A FORMER SS guard at a Nazi concentration camp, now aged 94, has gone on trial in Germany as an accessory to hundreds of murders.
Johann Rehbogen was enlisted to serve at Stutthof camp in German-occupied Poland from June 1942 to September 1944.
More than 60,000 prisoners — including tens of thousands of Jews — were killed in the camp, either in the gas chamber, by lethal injection, shot dead, starved or left to freeze naked outdoors, said prosecutor Andreas Brendel. The prosecution argues that he was an accessory to at least hundreds of deaths in the camp, east of Danzig, now the Polish city of Gdansk.

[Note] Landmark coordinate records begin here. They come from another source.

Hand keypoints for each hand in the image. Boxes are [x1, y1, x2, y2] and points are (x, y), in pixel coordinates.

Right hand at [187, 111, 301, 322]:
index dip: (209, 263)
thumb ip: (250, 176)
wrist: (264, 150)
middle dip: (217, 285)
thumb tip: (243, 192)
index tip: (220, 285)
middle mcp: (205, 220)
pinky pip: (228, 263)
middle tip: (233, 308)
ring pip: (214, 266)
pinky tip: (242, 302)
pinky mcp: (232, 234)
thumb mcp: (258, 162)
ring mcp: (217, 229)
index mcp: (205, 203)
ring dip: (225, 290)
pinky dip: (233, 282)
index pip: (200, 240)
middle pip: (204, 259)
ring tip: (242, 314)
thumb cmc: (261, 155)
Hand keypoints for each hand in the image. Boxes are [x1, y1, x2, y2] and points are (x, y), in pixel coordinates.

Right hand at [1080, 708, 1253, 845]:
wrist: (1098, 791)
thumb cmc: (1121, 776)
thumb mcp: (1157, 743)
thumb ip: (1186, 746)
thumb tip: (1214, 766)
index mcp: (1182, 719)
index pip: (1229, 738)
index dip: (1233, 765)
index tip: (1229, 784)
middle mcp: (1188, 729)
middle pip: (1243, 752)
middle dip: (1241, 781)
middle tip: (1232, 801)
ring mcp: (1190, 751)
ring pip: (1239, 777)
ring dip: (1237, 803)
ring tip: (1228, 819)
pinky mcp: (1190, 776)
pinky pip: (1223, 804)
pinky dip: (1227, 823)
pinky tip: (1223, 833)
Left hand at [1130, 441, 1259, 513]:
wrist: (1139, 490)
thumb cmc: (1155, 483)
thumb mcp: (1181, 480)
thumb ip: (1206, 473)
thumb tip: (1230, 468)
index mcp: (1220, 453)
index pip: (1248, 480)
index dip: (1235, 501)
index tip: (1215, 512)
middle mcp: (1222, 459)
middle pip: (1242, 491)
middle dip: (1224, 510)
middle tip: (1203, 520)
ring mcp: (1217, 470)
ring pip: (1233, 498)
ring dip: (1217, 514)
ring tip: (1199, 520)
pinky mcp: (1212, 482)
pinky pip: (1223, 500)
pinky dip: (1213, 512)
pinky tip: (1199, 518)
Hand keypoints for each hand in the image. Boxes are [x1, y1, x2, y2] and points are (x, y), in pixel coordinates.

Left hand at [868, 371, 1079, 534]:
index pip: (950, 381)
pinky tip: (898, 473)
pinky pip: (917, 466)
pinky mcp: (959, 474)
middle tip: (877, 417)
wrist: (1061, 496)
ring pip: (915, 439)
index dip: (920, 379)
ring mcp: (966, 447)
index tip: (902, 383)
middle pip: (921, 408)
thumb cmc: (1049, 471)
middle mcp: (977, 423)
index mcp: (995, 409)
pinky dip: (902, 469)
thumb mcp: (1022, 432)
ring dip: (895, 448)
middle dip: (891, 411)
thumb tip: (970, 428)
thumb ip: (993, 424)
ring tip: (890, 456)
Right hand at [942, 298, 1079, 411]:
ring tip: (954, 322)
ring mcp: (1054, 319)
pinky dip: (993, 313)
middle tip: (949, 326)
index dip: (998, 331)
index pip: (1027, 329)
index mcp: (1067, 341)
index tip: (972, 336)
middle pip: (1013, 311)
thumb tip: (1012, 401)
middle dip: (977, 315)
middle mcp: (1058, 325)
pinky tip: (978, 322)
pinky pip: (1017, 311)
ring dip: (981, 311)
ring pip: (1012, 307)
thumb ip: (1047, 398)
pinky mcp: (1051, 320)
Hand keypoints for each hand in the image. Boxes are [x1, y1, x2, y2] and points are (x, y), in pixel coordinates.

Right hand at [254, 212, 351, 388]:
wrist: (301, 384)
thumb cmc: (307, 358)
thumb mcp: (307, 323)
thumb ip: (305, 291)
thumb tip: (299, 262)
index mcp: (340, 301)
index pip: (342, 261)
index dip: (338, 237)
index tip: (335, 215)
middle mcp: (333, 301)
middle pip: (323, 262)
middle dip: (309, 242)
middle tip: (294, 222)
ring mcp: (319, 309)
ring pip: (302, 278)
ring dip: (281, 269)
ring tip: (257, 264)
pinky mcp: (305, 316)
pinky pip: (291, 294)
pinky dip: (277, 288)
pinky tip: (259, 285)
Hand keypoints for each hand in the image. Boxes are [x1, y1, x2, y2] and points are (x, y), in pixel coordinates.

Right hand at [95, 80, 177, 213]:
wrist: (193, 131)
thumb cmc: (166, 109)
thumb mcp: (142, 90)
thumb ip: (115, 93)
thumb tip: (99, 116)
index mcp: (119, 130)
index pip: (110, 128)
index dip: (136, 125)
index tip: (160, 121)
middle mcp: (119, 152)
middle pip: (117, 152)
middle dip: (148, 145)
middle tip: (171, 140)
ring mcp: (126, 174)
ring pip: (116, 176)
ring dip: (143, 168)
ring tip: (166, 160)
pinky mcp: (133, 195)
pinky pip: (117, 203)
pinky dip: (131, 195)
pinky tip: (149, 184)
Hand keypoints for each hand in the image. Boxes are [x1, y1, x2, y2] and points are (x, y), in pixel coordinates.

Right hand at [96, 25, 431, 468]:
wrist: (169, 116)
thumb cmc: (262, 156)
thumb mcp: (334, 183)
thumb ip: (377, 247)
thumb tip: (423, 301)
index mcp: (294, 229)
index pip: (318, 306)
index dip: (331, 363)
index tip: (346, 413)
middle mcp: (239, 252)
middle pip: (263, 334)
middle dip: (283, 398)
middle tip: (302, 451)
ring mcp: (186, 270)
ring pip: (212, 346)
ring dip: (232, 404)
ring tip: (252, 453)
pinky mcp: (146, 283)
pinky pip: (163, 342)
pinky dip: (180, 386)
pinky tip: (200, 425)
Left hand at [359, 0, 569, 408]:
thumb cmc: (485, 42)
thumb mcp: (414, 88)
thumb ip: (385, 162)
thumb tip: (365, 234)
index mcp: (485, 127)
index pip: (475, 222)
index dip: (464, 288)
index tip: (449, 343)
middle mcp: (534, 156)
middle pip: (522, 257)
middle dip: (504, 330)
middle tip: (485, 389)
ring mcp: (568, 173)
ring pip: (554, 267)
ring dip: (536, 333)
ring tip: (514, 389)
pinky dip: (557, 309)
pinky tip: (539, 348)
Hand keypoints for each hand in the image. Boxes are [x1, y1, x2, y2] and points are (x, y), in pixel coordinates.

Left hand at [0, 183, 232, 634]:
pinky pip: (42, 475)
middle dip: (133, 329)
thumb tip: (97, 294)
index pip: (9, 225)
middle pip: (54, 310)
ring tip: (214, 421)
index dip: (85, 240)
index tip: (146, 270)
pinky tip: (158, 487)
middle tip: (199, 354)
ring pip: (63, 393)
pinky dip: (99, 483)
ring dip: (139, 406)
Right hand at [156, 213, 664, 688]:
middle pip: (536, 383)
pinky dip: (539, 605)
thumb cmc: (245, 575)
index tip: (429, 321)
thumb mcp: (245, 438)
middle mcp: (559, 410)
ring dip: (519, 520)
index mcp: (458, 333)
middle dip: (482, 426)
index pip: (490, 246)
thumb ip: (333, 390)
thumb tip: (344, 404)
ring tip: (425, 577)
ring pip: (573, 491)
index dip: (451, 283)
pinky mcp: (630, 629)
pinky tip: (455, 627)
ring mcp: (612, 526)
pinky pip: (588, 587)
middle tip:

Rehbogen, who is being tried in a juvenile court in Munster because he was under 21 at the time, has said he was unaware of the killings.
The Simon Wiesenthal Centre, which helped find 20 survivors to serve as possible witnesses, said such trials are important even more than 70 years after World War II. ‘The passage of time in no way diminishes the guilt of Holocaust perpetrators and old age should not afford protection to those who committed such heinous crimes,’ said head Nazi hunter, Efraim Zuroff.
Rehbogen’s attorney has said his client will make a statement in court. Because of his age and health, the trial lasts no more than two hours a day on two non-consecutive days a week.